Godly Meditation helps resolve anger.
Anger is a part of life. Everyone gets angry. Anger is not a sin, it’s an emotion. It is how we deal with it that determines whether it is healthy or not. Consider the meditation of Psalm 4:3-4
3 But know that the LORD has set apart for Himself him who is godly; The LORD will hear when I call to Him.
4 Be angry, and do not sin. Meditate within your heart on your bed, and be still. Selah
The instruction of scripture is to put anger in its proper place. This begins by putting ourselves in the proper spiritual position. Those who are godly are set apart for God. This means that if we act according to God’s call, we are in a position to see the goodness of the Lord. We first see His favor in our lives, then we see His hand in our circumstances. A godly perspective is how we must begin when dealing with anger. We don’t brood, but rather meditate. There is a difference.
When I’m angry, I must meditate and be still. The same is true for you. First still yourself and push the emotional reactions aside. Meditate upon the things you know about God and godliness, and then put your anger into perspective. Stop and look at what created the anger. Is it anger over not getting our way? Is it petty things that aren’t worthy of the emotional energy we put into it? Stress is often the accumulation of little annoyances, but when we take the time to think upon the object of our anger, and put it into a godly perspective, anger and frustration can be diffused.
Not every battle is worth fighting. Not every situation has a resolution. People are blind to the faults they have that frustrate us. And we are blind to our faults as well. Sometimes we have to look at the frustration in light of the entirety of life and the eternal perspective of our Christian walk.
Jesus warned, “Hold fast to what you have that no one takes your crown.”
What we have is the gift of God.

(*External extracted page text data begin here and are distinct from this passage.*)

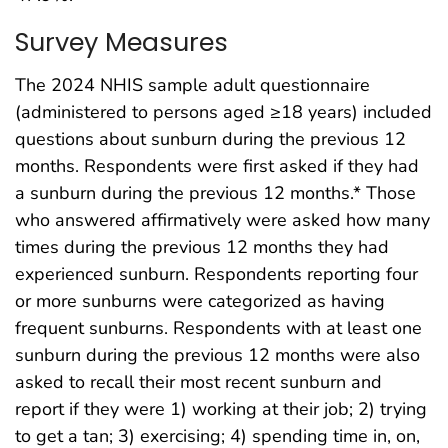
Survey Measures
The 2024 NHIS sample adult questionnaire
(administered to persons aged ≥18 years) included
questions about sunburn during the previous 12
months. Respondents were first asked if they had
a sunburn during the previous 12 months.* Those
who answered affirmatively were asked how many
times during the previous 12 months they had
experienced sunburn. Respondents reporting four
or more sunburns were categorized as having
frequent sunburns. Respondents with at least one
sunburn during the previous 12 months were also
asked to recall their most recent sunburn and
report if they were 1) working at their job; 2) trying
to get a tan; 3) exercising; 4) spending time in, on,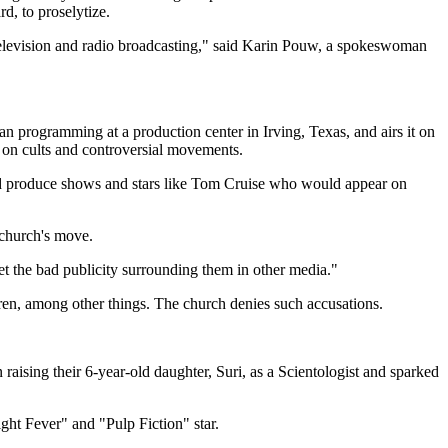
d, to proselytize.
 television and radio broadcasting," said Karin Pouw, a spokeswoman
n programming at a production center in Irving, Texas, and airs it on
a on cults and controversial movements.
ould produce shows and stars like Tom Cruise who would appear on
 church's move.
et the bad publicity surrounding them in other media."
ren, among other things. The church denies such accusations.
 raising their 6-year-old daughter, Suri, as a Scientologist and sparked
ht Fever" and "Pulp Fiction" star.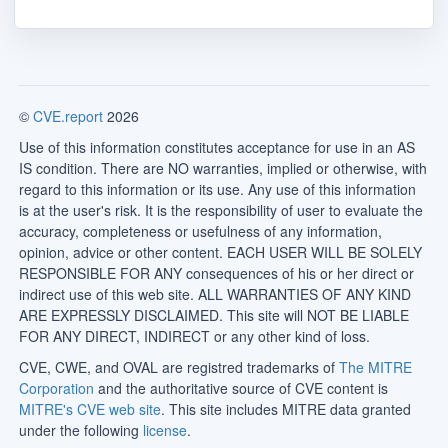
©
CVE.report
2026
Use of this information constitutes acceptance for use in an AS
IS condition. There are NO warranties, implied or otherwise, with
regard to this information or its use. Any use of this information
is at the user's risk. It is the responsibility of user to evaluate the
accuracy, completeness or usefulness of any information,
opinion, advice or other content. EACH USER WILL BE SOLELY
RESPONSIBLE FOR ANY consequences of his or her direct or
indirect use of this web site. ALL WARRANTIES OF ANY KIND
ARE EXPRESSLY DISCLAIMED. This site will NOT BE LIABLE
FOR ANY DIRECT, INDIRECT or any other kind of loss.
CVE, CWE, and OVAL are registred trademarks of
The MITRE
Corporation
and the authoritative source of CVE content is
MITRE's CVE web site
. This site includes MITRE data granted
under the following
license
.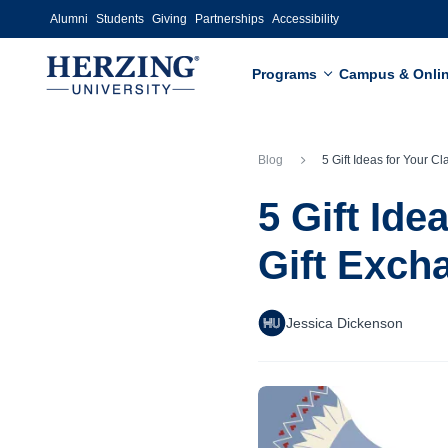
Skip to main content
Alumni
Students
Giving
Partnerships
Accessibility
Programs
Campus & Onli
Blog
5 Gift Ideas for Your Classroom or Work Gift
5 Gift Id
Gift Exch
Jessica Dickenson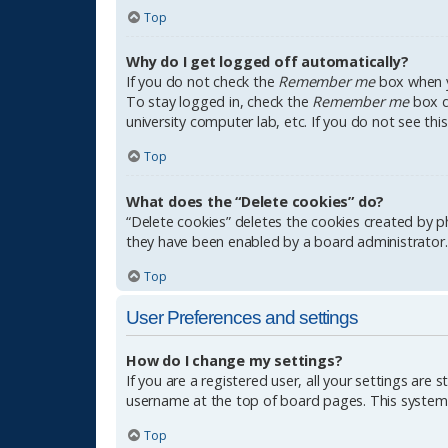
Top
Why do I get logged off automatically?
If you do not check the
Remember me
box when yo
To stay logged in, check the
Remember me
box du
university computer lab, etc. If you do not see th
Top
What does the “Delete cookies” do?
“Delete cookies” deletes the cookies created by p
they have been enabled by a board administrator. 
Top
User Preferences and settings
How do I change my settings?
If you are a registered user, all your settings are 
username at the top of board pages. This system w
Top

Not only do we have redemption, but we have God’s path He created for us to walk in. The Lord said that He fashioned our days for us before we were born. The same passage also says God has precious thoughts toward us that are greater in number than the sand of the seas. This means that God has already laid out a way for you to experience life to its fullest. This includes our eternal life.
Sadly, we let go of the crown of God’s reward so we can cling to anger against people. This is one way we let people take our crown. Some are led away from God through worldly philosophies, but even a theologically sound person can lose perspective and invest their lives in meaningless things at the cost of eternal things. Selfish anger is one of those meaningless things.
Anger isn’t always bad. Sometimes anger causes us to act in a good way. When Peter denied Jesus three times, he was defeated and guilt ridden. Afterward, Jesus came to him. “Peter, do you love me more than you love these?” When Peter said yes, Jesus gave him the command to feed his sheep, referring to teaching others how to become disciples of Christ.
Jesus asked Peter again if he loved Him. Again Peter said he did. Then Jesus asked a third time. Peter was grieved that Jesus kept asking the same question, but there was a point. Peter was defeated. His focus was only on himself and he didn’t feel worthy to be the apostle Jesus had called him to be. By the third time Jesus asked the question, anger began to light a fire in Peter’s heart. He was being forced to take his eyes off his defeat and put them on his calling. God used anger to stir Peter back to life.
Selfish anger never produces righteousness. We try to make our anger appear righteous, but the truth is, if I’m focused on myself, it’s selfish anger. When people become angry at how they’ve been treated, their emotions become destructive. But let someone get angry at the neglect of the poor and what happens? They set out to change the part of the world within their power.
A man recently passed away named David Wilkerson. He was a struggling pastor until an event angered him into action. In his book, The Cross and the Switchblade, David describes the event that changed his life. A gang of youths were being tried for murder. When he saw the picture in the paper, he saw children. Kids not yet in high school were committing murder. These forgotten children were being left without guidance on the cruel city streets of New York. It angered him and he set out to touch their lives. Though he never had the opportunity to meet the kids he went to see, God used that anger as a turning point and a call to action to reach the youth of New York’s streets.
When we feel anger, it’s a call to search our hearts while looking toward godliness. Is it my wrong that makes me angry and creates selfish indignation? Or is it a call toward a need. Maybe that need begins with dealing with my own selfishness.
Most people get angry and react, but never meditate. We go day to day reacting to what bothers us while anger builds up pressure and erodes away a godly attitude. Jesus became angry on several occasions, but not once did He show anger for wrongs done to Him. He saw the poor being fleeced in the temple and he became angry and put a stop to the business of buying and selling. What happened when people called Him demon possessed, a drunkard, a sinner, and a deceiver? He explained the truth but never defended Himself out of pride.
Be still and think upon your walk of faith. How does anger reveal what needs to be changed in the world around you? How does selfish anger reveal what needs to be changed in your life? How can you turn a brooding heart into a meditating heart?